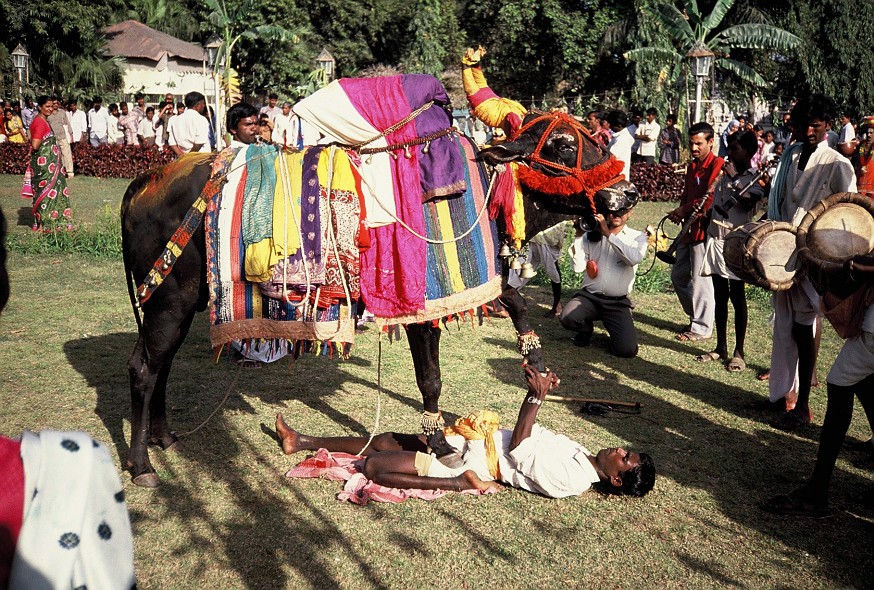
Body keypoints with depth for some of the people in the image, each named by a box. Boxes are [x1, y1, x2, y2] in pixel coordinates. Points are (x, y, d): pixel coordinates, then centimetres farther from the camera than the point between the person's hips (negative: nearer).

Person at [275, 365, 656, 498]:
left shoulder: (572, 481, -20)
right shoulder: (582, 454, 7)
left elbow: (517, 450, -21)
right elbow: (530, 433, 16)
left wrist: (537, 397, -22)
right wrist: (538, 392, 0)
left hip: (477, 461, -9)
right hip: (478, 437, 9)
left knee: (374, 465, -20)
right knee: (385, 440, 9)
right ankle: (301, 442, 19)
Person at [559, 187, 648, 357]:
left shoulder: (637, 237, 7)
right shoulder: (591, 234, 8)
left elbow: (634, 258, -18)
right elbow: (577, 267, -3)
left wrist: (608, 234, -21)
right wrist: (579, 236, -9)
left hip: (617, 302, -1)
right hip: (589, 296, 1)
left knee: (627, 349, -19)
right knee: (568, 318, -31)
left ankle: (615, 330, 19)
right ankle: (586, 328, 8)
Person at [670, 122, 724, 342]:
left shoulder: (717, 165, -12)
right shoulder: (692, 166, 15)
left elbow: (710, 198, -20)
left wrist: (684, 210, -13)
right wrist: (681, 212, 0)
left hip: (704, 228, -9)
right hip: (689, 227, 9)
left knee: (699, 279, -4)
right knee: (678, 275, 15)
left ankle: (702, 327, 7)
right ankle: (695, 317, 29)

● ● ● ● ● ● ●

_Brief:_ Number of lines holding "knee" in the data: give it, with nothing else.

_Output:_ 6